The Irish billionaire said that when he meets prime ministers and ministers in the Caribbean, there is “always a deep-seated resentment” about slavery. This had led him to personally start a new campaign for reparations with the working title of the “Repair Campaign”.
He said that when Caribbean nations were given their independence, it was “an appalling injustice” that they “were left with the vault empty”, with no financial, social or investment resources.
“Former British slave owners in Jamaica were paid €19bn between 1838 and 2015,” Mr O’Brien said. “All the wonderful buildings, infrastructure and universities you see in Great Britain today were built on the back of slavery. The same in Belgium, the same in France, the same in Holland, and mostly Germany as well. It is to my mind reprehensible.”
Mr O’Brien said he had hired a team that included people who worked on the Jubilee/millennium sovereign debt forgiveness campaign that resulted in a number of developing countries getting debt forgiveness in return for their agreeing to invest the monies in social programmes.
“The EU and, of course, Great Britain need to fess up to what has happened,” Mr O’Brien said about historical slavery. “It starts with an apology, which, still after hundreds of years, has not been forthcoming.”

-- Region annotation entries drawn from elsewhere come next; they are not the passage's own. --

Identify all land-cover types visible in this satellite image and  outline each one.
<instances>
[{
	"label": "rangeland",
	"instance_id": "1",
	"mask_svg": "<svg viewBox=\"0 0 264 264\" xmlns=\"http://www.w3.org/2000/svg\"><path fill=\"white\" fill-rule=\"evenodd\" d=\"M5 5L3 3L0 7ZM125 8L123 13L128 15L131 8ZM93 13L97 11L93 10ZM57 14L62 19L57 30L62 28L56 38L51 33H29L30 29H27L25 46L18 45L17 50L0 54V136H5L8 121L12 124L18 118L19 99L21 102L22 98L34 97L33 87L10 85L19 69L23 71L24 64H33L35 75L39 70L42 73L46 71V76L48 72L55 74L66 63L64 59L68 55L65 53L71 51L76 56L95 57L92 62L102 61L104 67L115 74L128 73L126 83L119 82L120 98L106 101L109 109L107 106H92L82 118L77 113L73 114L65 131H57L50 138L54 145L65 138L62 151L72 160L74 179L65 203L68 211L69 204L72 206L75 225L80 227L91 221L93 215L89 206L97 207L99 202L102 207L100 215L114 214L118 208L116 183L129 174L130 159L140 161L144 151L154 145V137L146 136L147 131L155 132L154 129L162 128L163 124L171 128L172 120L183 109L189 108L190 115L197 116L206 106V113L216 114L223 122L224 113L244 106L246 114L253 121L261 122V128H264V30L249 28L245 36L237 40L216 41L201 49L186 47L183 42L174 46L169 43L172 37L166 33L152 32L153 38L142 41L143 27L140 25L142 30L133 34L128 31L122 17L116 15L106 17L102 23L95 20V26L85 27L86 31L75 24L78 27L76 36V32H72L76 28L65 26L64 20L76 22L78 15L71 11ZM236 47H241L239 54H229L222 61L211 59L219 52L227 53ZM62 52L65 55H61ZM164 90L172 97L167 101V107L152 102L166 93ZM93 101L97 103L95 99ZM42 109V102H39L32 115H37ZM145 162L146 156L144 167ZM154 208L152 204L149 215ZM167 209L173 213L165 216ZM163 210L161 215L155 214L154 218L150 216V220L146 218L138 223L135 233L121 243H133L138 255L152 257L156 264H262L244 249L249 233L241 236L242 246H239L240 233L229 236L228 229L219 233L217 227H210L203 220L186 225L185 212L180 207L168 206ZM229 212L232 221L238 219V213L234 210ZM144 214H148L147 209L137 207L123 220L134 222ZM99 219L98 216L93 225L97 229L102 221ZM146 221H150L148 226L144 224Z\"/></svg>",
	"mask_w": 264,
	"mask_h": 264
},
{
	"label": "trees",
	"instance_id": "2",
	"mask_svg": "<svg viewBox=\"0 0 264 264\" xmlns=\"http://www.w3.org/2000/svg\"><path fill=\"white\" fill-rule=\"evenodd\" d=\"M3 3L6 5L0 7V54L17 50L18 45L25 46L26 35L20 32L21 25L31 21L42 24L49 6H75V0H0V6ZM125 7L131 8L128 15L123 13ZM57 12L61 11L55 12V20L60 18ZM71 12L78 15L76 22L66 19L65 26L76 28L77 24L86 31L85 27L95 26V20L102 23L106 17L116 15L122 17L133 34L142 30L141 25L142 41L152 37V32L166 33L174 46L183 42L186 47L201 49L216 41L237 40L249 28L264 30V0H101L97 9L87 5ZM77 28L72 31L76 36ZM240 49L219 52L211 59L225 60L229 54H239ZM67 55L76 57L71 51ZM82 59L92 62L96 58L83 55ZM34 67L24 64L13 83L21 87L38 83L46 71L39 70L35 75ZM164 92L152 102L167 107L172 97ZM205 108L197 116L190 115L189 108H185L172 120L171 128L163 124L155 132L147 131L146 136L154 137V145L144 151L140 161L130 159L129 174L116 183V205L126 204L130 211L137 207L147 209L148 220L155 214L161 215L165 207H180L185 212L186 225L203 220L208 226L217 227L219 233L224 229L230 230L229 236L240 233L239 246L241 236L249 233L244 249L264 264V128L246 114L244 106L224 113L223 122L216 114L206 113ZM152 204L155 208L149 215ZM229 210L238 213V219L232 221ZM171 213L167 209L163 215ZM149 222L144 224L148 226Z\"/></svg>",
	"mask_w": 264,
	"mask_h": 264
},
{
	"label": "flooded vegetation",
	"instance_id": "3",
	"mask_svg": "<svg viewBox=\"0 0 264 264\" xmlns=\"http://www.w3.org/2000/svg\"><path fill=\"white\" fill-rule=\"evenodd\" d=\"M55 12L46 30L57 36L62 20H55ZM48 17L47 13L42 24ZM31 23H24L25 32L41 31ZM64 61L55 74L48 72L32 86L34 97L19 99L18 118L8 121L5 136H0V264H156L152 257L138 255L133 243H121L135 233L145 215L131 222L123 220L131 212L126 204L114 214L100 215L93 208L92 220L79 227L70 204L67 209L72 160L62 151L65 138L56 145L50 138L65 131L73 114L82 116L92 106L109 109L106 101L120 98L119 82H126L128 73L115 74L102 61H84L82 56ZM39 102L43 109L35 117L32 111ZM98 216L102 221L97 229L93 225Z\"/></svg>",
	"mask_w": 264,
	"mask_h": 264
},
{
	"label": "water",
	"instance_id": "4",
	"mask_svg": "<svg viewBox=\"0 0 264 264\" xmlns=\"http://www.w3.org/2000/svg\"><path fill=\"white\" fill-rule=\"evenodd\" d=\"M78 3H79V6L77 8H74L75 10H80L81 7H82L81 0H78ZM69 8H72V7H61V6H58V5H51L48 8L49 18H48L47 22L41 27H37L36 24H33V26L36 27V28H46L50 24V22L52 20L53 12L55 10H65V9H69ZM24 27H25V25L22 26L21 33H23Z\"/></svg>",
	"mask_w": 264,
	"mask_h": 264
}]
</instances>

He said the European countries will be asked to create an investment funding arrangement for each country in the Caribbean affected by slavery and to grant-aid major social and economic programmes over a 25-year period.
Mr O’Brien promised that a study would determine the allocation of these funds to each country. “This is not a solo run. I am consulting with three prime ministers in the region and I have their support,” he said, with his campaign team already established in London.
He added: “Justice delayed is justice denied.”
In a later interview with The Loop, Mr O’Brien attacked big tech companies such as Facebook, Google and Netflix for acting like “pirates” by using his Digicel network for their services without paying any fee. He described their business models as “amoral”.
Mr O’Brien, who is tax-resident in Malta, attacked the tech giants for not paying taxes in the Caribbean.
“Don’t forget, Netflix, Apple, Microsoft, Google and Facebook don’t pay any taxes in Jamaica,” he said.
“They contribute nothing to your health services, to the education of the people of the Caribbean or Jamaica, and they wash all their money in a tax haven.”
Mr O’Brien said that as an investor in Haiti and Jamaica he was “absolutely proud” that he paid taxes in those countries because it was the “right thing to do” as Digicel’s customers were there.
The telecoms tycoon claimed the EU was coming close to ensuring big-tech helped pay for the costs of networks. He said he wanted Caricom, the Caribbean network of countries, to force big-tech to pay for the cost of rolling out 5G networks.